**Prompt:**
Answer these questions from the text on plant miRNAs, each answer on its own line:
(a) How many novel and how many conserved miRNAs were identified in Medicago truncatula root apexes and nodules?
(b) Which enzyme generally processes primary miRNAs into a 21 nt miRNA/miRNA* duplex?
(c) Which enzyme produces the 23–25 nt miRNA variants described by Vazquez et al.?

**Extract provided:**
Abstract
Micro RNAs (miRNAs) have emerged as an important class of gene expression regulators controlling development, growth and metabolism. These short RNA molecules are 20–24 nucleotides in length and act post-transcriptionally to regulate the cleavage or translation of specific mRNA targets. In the model legume Medicago truncatula, we have recently reported identification of 100 novel and 27 conserved miRNAs in root apexes and nodules. Statistical analysis on sequencing results revealed specific miRNA isoforms for the same family (up to 3 mismatches) showing contrasting expression patterns between these tissues. Here, we report the cleavage of a non-conserved target of miR156 in root apexes complementary to a differentially expressed miR156 isoform. This suggests that changes in the abundance of miRNA isoforms may have functional consequences on the post-transcriptional regulation of new mRNA targets in different organs.
Key words: WD 40 transducin, miRNA, development, differential regulation, symbiotic nodules
To optimize their growth, plants adapt their root architecture for maximizing the availability of nutrients and water.1 In legumes, such as Medicago truncatula, roots grown under nitrogen starvation are able to interact with specific Rhizobiaceae bacteria to develop a specialized organ, the nitrogen-fixing root nodule. This organ is morphologically and functionally different to any other plant organ and contains inside the plant cells symbiotic bacteria that have differentiated to fix nitrogen for the plant host.2 Small non coding RNAs have emerged as major regulators of gene expression. Short interfering RNAs (siRNAs) and micro-RNAs (miRNAs) are the two major families of non-coding RNAs in plants that regulate gene expression at transcriptional and post-transcriptional level. These small RNAs play critical roles in development or biotic and abiotic stress responses in plants.3,4
Primary miRNAs (having imperfect stem-loop structures) are generally processed by DICER-LIKE1 (DCL1) to generate a 21 nt miRNA/miRNA* duplex.5,6 The mature miRNA is then placed into an RNA silencing complex (RISC) that includes the AGO1 protein7 and determines the cleavage and/or translational inhibition of their mRNA targets. In plants, the known conserved miRNAs have a high degree of complementarity to their targets and generally direct their slicing between position 10 and 11 of the complementary region. Most conserved miRNAs are encoded by multiple genes and have conserved targets among the plant kingdom. The miRNA families are generally composed of different but highly related (up to 3 mismatches) small RNAs from 20 to 24 nt, referred to as miRNA variants or isoforms. Except few examples processed by DCL4, most canonical 20–21 nt miRNA are produced by DCL1.8 In addition, 22-nt forms have frequently been reported.9 For instance, the miR168b gene produces both 21-nt and 22-nt variants10 despite that the 22-nt form was less incorporated into AGO1, suggesting different regulatory roles of the two species. Vazquez et al.11 also described miRNA variants of 23–25 nt, produced by DCL3. Except the rare reports of single miRNA mutants, generally the specificity of expression or function of miRNA isoforms remains difficult to study due to their high level of similarity.

**Information supplied:**
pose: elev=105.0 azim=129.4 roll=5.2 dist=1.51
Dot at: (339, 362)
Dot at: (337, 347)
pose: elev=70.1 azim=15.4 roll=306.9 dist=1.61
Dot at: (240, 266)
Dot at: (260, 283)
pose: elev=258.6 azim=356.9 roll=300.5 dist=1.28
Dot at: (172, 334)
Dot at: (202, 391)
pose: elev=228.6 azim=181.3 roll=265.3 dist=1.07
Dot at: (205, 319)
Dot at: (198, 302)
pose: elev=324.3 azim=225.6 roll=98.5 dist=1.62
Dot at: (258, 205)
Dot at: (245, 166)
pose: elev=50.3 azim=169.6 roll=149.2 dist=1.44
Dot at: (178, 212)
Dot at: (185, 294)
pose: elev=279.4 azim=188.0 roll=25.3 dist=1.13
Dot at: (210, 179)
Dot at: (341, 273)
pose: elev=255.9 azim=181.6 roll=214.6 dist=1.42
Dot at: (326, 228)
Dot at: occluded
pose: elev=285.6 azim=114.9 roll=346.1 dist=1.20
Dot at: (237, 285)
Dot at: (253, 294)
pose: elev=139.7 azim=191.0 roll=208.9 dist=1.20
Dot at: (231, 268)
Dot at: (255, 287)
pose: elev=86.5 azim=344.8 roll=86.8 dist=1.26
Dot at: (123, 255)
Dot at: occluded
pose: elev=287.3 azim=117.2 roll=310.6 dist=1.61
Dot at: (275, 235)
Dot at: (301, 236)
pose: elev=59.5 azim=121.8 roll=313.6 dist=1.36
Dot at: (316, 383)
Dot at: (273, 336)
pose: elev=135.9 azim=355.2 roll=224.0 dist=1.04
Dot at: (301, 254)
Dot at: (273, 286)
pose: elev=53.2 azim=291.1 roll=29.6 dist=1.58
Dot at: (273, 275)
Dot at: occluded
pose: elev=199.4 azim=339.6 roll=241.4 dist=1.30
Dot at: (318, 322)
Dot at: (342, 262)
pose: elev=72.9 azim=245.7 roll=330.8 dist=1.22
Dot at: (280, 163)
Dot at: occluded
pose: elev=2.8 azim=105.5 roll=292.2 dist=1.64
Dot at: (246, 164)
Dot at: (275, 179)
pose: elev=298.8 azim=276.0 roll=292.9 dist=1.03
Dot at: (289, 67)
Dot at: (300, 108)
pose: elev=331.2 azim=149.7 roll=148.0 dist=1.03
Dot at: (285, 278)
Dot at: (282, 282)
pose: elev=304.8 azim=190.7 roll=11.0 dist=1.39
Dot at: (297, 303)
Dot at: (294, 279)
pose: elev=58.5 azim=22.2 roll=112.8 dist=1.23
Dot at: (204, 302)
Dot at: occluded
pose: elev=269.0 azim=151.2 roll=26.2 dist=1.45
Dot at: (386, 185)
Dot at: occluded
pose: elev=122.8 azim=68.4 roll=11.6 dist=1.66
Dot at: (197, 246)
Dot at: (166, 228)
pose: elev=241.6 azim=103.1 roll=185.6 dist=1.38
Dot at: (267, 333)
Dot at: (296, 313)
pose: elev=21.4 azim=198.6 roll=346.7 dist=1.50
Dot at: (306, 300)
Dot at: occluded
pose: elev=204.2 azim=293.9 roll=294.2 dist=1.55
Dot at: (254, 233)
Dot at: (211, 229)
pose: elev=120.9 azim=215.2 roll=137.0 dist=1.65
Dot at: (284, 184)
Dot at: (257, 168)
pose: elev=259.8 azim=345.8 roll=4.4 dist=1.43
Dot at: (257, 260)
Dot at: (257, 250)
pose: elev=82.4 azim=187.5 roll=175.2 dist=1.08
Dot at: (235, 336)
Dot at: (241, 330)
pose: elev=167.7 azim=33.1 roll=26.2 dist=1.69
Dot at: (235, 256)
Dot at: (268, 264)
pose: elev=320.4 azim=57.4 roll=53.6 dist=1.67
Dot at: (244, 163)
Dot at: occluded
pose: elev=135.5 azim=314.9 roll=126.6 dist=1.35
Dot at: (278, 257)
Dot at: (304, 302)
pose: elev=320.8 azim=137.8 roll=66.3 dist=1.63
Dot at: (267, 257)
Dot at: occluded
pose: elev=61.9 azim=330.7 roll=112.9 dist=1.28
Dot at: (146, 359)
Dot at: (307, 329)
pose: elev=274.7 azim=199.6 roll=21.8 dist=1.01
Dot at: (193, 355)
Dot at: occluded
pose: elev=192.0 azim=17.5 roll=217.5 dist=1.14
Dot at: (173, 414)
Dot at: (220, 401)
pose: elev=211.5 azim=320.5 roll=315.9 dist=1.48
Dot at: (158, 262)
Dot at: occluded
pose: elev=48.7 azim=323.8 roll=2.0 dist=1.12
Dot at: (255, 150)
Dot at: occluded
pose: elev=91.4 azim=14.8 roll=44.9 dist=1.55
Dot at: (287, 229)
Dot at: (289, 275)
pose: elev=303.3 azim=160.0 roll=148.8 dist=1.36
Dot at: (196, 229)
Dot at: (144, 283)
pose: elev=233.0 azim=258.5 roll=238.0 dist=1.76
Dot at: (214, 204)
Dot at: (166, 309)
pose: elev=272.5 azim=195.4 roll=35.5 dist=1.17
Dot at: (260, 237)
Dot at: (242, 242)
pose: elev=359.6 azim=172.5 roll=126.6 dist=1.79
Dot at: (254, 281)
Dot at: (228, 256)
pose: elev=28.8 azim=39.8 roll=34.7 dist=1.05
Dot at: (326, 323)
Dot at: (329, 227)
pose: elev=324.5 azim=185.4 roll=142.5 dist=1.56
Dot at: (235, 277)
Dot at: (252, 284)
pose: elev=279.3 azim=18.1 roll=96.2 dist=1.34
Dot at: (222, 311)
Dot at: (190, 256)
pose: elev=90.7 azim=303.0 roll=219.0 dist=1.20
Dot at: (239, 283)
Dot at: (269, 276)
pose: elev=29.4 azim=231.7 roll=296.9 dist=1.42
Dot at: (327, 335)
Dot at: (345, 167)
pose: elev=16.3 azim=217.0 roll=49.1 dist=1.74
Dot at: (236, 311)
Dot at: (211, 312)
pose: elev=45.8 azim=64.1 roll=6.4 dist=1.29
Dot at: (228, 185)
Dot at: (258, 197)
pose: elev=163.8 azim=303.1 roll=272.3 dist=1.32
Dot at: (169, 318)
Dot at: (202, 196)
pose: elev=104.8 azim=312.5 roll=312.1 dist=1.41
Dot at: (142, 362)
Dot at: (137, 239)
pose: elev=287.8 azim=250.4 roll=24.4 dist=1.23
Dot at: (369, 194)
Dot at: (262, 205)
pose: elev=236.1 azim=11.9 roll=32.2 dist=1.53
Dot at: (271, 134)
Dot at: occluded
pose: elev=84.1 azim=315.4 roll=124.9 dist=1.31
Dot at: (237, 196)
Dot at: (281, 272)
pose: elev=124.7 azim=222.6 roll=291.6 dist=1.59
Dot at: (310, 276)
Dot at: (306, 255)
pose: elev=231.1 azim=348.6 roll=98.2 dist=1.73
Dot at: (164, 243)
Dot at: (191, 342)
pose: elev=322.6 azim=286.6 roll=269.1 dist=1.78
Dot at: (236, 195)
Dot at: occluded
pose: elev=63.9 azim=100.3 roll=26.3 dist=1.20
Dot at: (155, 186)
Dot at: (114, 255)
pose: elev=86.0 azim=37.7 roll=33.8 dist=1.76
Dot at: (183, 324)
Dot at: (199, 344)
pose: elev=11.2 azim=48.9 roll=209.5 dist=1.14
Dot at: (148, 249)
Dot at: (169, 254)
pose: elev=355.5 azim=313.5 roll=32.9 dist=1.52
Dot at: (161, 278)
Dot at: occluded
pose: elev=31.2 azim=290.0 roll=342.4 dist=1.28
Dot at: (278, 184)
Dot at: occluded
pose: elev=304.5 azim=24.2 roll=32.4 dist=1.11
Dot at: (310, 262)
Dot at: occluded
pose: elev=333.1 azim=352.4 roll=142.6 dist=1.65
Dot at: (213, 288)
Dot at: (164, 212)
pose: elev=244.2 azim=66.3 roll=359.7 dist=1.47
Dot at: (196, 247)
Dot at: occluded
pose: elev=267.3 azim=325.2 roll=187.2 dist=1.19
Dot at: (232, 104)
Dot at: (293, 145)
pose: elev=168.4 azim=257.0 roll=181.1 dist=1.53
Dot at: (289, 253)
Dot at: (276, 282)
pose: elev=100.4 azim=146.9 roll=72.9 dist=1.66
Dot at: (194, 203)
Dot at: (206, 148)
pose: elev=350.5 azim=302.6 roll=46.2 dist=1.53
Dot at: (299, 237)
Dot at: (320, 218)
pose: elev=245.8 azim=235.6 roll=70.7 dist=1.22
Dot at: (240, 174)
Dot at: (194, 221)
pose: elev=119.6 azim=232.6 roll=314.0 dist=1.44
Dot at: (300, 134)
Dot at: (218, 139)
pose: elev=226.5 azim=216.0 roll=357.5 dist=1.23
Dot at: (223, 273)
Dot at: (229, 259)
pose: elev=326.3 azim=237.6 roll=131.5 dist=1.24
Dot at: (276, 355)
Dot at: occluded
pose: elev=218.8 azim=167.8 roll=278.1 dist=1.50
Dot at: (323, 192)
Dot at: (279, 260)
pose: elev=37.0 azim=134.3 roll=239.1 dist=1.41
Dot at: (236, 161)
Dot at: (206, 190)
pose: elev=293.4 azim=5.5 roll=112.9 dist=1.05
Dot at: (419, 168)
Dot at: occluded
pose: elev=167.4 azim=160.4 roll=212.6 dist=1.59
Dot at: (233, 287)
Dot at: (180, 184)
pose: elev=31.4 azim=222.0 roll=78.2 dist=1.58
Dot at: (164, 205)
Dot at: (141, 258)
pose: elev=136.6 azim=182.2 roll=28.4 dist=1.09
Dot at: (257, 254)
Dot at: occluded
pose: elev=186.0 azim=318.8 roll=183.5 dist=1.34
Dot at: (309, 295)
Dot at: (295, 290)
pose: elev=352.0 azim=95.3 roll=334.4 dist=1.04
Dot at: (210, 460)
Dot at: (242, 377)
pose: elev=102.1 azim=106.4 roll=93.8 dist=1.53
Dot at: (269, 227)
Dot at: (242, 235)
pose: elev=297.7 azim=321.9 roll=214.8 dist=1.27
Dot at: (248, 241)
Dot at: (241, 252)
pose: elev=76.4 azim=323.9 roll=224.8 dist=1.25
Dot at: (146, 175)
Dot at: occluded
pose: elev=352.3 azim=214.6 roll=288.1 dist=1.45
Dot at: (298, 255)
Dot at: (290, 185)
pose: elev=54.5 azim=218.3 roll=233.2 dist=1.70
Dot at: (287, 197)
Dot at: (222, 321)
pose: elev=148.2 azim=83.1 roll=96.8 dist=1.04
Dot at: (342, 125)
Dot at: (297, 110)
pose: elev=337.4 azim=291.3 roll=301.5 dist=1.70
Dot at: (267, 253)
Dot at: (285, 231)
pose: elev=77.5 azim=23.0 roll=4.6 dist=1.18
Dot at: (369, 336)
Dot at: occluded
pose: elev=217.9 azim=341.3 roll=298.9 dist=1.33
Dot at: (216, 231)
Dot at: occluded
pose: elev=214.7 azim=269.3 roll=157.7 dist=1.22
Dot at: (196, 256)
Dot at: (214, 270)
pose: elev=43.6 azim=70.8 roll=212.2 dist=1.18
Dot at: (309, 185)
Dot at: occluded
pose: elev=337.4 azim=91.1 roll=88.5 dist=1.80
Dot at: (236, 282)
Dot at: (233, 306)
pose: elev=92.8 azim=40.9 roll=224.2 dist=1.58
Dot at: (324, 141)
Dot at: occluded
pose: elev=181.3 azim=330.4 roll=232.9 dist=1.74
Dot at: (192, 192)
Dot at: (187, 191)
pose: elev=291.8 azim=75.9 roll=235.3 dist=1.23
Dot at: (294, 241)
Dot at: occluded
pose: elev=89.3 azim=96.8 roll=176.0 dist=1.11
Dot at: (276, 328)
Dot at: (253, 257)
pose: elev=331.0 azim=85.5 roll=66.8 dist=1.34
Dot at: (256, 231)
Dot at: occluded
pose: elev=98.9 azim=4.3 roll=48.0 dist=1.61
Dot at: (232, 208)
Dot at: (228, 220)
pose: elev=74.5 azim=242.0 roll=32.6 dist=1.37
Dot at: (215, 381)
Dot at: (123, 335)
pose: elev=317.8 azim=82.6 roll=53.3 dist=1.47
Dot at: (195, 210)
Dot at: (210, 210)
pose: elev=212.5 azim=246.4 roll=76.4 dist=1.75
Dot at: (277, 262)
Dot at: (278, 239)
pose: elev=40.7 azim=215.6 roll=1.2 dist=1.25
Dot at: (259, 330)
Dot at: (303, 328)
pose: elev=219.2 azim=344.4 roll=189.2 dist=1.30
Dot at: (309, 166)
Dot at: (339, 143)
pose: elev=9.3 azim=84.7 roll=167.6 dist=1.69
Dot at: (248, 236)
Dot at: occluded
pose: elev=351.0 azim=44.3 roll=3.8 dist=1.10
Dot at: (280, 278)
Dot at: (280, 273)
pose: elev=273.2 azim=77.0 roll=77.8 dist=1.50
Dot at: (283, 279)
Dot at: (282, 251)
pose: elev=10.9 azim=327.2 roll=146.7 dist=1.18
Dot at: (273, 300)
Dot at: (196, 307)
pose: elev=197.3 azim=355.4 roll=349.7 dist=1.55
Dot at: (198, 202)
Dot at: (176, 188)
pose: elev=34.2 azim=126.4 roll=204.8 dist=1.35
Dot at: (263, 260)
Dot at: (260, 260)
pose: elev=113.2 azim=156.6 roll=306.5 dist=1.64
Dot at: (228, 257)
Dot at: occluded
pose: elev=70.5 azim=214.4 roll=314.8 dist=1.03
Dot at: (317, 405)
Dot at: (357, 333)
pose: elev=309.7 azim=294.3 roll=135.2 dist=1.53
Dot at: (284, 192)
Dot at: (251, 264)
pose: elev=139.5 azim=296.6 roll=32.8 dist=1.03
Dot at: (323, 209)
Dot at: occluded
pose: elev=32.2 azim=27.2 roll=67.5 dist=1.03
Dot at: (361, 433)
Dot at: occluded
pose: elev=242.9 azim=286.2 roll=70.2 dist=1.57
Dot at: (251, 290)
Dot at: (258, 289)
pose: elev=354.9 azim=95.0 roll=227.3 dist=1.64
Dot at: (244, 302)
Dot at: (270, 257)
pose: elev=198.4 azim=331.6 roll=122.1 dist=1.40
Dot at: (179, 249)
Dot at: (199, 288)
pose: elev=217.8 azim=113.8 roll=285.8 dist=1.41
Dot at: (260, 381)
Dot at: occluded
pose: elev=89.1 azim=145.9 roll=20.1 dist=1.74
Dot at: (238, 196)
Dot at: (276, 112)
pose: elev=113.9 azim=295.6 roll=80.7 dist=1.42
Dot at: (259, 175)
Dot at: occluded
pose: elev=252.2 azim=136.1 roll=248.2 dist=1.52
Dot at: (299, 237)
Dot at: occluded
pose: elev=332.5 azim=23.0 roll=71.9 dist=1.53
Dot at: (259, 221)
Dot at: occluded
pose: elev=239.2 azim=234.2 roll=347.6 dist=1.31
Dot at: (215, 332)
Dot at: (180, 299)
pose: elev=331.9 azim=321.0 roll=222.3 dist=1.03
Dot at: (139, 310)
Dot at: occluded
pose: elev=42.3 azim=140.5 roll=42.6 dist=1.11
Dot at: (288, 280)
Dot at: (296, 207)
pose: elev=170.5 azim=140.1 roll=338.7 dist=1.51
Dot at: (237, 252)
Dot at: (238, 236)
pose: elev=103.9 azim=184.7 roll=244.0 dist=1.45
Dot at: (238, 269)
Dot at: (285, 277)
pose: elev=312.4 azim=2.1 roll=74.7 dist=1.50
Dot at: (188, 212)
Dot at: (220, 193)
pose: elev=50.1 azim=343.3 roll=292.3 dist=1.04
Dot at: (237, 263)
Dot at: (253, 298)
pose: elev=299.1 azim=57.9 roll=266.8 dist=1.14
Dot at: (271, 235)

**Solution for this problem:**
(a) 100 novel and 27 conserved miRNAs.
(b) DICER-LIKE1 (DCL1).
(c) DCL3.